There should also be 10 days that have passed after the first positive RT-PCR for SARS-CoV-2 for these patients.

Patients fulfilling the discharge criteria will immediately be arranged by point-to-point transfer to designated isolation facilities to undergo 14-day isolation and health monitoring through closed-loop management.

The arrangement is to ensure they do not bring the virus into the community. The North Lantau Hospital Hong Kong Infection Control Centre is designated as the isolation facility.

The Department of Health will extend the isolation orders of patients who meet the discharge criteria pursuant to the power under the Prevention & Control of Disease Regulation until 14 days after discharge.

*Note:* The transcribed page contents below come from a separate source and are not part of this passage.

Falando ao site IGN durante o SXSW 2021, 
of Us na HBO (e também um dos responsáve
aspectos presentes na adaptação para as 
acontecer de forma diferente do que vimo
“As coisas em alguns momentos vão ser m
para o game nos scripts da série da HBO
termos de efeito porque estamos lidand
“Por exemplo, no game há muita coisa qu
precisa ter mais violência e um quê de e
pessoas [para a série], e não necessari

These new rules are receiving a good deal of criticism, not the least of which comes from well known Epidemiologist Benjamin Cowling from the University of Hong Kong's School of Public Health, who is interviewed in the following RTHK report.

New Covid rules will waste hospital resources: expert

2021-10-27 HKT 09:20

Epidemiologist Benjamin Cowling on Wednesday said requiring recovered Covid patients to spend an extra two weeks in hospital before being allowed to go home will waste public resources.

The infectious diseases expert from the University of Hong Kong's School of Public Health, said there were no cases known around the world where a recovered, or even a re-positive case, had triggered a community outbreak.

         (Continue . . .)


While these policies may be feasible now, when the number of daily cases in Hong Kong are running in the single digits - it will become much more difficult if they see another wave of infections like they did last winter.